Exercise requirements
In the lines below, change every instance of "centimetres" to "centimeters" and reproduce them with no other edits.

Dataset entries
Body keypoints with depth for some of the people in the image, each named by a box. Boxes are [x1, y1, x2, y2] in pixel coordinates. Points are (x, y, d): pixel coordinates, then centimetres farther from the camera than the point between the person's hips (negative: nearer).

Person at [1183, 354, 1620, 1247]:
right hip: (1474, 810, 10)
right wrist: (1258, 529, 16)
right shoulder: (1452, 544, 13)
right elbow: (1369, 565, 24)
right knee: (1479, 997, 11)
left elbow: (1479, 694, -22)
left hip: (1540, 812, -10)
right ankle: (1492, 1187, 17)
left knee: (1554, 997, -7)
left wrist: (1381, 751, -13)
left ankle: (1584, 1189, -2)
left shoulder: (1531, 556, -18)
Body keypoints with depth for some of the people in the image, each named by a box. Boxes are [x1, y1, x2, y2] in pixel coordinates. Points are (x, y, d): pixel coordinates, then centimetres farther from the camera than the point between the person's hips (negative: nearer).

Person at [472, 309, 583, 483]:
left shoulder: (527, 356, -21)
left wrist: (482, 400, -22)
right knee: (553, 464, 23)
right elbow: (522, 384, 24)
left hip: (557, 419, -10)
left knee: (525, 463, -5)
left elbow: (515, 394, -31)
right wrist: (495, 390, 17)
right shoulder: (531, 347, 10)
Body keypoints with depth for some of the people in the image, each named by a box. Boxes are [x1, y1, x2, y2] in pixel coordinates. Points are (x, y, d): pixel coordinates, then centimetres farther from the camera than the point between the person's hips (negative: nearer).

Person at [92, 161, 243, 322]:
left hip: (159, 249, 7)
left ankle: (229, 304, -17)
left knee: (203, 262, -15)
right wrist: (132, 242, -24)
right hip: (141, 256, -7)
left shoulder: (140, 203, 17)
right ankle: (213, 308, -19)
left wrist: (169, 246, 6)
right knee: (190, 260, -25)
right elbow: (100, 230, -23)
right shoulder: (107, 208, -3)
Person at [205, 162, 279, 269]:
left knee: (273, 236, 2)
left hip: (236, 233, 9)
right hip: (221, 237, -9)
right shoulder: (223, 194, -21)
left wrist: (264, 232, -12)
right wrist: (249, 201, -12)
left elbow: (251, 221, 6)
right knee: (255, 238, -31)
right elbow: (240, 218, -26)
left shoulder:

Finished exercise
Body keypoints with depth for some of the people in the image, each named by a box. Boxes are [x1, y1, x2, y2] in pixel coordinates. Points are (x, y, d): pixel coordinates, then centimeters farther from the camera than the point between the person's hips (negative: nearer).

Person at [1183, 354, 1620, 1247]:
right hip: (1474, 810, 10)
right wrist: (1258, 529, 16)
right shoulder: (1452, 544, 13)
right elbow: (1369, 565, 24)
right knee: (1479, 997, 11)
left elbow: (1479, 694, -22)
left hip: (1540, 812, -10)
right ankle: (1492, 1187, 17)
left knee: (1554, 997, -7)
left wrist: (1381, 751, -13)
left ankle: (1584, 1189, -2)
left shoulder: (1531, 556, -18)
Body keypoints with depth for some of the people in the image, each named by a box. Boxes are [x1, y1, x2, y2] in pixel coordinates. Points are (x, y, d): pixel coordinates, then centimeters farther from the camera than the point between the person's hips (negative: nearer).

Person at [472, 309, 583, 483]:
left shoulder: (527, 356, -21)
left wrist: (482, 400, -22)
right knee: (553, 464, 23)
right elbow: (522, 384, 24)
left hip: (557, 419, -10)
left knee: (525, 463, -5)
left elbow: (515, 394, -31)
right wrist: (495, 390, 17)
right shoulder: (531, 347, 10)
Body keypoints with depth for some of the people in the image, each named by a box. Boxes are [x1, y1, x2, y2] in pixel coordinates. Points are (x, y, d): pixel coordinates, then centimeters farther from the camera than the point between the person's hips (negative: nearer).

Person at [92, 161, 243, 322]:
left hip: (159, 249, 7)
left ankle: (229, 304, -17)
left knee: (203, 262, -15)
right wrist: (132, 242, -24)
right hip: (141, 256, -7)
left shoulder: (140, 203, 17)
right ankle: (213, 308, -19)
left wrist: (169, 246, 6)
right knee: (190, 260, -25)
right elbow: (100, 230, -23)
right shoulder: (107, 208, -3)
Person at [205, 162, 279, 269]:
left knee: (273, 236, 2)
left hip: (236, 233, 9)
right hip: (221, 237, -9)
right shoulder: (223, 194, -21)
left wrist: (264, 232, -12)
right wrist: (249, 201, -12)
left elbow: (251, 221, 6)
right knee: (255, 238, -31)
right elbow: (240, 218, -26)
left shoulder:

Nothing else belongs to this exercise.